**Your assignment:** Where a line of the listing below includes the word "будет", reproduce that line.
------ Exercise data
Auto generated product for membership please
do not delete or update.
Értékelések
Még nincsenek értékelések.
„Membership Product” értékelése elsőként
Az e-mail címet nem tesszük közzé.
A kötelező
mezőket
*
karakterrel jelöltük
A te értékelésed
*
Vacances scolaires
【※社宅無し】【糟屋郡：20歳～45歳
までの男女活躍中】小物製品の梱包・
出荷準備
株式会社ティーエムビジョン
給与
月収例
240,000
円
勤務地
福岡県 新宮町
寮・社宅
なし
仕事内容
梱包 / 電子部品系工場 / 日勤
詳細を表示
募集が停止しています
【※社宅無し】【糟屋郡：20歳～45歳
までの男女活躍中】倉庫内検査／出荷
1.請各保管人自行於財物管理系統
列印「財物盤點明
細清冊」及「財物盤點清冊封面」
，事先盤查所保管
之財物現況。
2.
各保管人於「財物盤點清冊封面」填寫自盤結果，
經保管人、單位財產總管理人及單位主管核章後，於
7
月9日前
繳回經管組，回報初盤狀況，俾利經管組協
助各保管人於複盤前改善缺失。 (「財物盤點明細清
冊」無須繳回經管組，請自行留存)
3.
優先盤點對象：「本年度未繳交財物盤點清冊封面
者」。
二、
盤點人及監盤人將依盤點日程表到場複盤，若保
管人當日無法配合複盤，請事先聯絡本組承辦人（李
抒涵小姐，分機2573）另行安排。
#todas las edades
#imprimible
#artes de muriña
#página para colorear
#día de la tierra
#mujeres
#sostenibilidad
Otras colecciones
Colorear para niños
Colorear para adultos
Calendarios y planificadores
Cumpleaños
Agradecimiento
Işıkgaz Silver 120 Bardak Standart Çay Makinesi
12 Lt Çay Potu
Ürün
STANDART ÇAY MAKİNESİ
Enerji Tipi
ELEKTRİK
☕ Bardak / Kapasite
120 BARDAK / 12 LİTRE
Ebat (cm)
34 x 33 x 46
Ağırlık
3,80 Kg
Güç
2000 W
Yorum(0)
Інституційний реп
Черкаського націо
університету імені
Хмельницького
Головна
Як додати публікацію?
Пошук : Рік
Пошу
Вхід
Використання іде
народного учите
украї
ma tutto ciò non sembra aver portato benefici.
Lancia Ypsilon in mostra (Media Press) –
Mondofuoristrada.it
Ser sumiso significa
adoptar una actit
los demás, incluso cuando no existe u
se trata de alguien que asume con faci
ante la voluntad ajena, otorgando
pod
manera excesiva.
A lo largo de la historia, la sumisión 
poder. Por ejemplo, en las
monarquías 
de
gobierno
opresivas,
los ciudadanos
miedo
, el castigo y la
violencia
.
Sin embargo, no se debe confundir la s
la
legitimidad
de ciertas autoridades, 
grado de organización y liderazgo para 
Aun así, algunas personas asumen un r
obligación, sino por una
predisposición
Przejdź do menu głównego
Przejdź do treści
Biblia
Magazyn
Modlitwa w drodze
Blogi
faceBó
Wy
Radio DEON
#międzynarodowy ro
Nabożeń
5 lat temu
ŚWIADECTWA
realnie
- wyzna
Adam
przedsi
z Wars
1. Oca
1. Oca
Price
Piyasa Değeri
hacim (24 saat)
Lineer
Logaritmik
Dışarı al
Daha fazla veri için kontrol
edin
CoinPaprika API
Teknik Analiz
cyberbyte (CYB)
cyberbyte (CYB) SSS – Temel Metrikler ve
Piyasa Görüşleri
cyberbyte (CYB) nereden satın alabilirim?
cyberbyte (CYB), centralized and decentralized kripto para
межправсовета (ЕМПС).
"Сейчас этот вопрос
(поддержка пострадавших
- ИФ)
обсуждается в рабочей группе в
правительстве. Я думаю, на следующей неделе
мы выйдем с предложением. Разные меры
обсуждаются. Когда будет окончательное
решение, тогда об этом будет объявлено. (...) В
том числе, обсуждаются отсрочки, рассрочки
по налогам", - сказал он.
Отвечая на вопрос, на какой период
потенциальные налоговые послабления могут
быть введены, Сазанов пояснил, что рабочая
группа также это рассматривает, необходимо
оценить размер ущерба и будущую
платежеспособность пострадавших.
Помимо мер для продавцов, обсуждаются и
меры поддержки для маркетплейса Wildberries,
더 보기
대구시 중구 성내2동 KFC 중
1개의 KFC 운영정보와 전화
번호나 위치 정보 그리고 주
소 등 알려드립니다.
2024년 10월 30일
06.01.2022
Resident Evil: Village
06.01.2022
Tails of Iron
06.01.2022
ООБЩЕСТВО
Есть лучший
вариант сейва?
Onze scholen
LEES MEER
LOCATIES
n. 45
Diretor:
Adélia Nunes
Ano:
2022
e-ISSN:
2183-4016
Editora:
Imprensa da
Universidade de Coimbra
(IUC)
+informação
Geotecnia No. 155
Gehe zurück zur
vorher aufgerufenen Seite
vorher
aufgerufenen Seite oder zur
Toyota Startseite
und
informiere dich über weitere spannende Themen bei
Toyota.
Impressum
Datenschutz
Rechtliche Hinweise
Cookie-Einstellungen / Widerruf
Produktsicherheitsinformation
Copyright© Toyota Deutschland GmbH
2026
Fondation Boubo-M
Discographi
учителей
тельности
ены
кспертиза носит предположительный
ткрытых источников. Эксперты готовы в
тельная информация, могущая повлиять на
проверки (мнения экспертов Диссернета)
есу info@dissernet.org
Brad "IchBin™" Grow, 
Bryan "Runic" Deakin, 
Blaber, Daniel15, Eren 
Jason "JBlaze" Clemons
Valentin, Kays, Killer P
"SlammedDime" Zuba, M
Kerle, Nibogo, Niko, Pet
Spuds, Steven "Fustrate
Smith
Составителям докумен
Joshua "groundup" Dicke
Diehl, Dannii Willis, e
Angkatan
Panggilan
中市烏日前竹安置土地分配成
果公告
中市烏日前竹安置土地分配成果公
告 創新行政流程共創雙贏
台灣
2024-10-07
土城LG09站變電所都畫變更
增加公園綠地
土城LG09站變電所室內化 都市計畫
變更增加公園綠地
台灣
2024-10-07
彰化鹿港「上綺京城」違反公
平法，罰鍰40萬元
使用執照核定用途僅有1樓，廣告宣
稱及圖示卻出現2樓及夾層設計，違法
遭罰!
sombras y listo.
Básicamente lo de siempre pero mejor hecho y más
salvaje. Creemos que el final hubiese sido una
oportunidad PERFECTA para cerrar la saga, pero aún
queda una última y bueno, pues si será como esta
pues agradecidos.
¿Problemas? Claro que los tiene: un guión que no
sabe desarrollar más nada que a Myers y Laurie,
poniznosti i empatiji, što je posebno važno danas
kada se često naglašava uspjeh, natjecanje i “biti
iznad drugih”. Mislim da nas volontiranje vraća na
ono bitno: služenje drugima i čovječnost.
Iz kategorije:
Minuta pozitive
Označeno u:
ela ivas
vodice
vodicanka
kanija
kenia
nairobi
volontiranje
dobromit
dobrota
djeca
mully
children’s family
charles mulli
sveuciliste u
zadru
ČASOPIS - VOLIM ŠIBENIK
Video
------------
**Reply to the task:**
обсуждаются. Когда будет окончательное
решение, тогда об этом будет объявлено. (...) В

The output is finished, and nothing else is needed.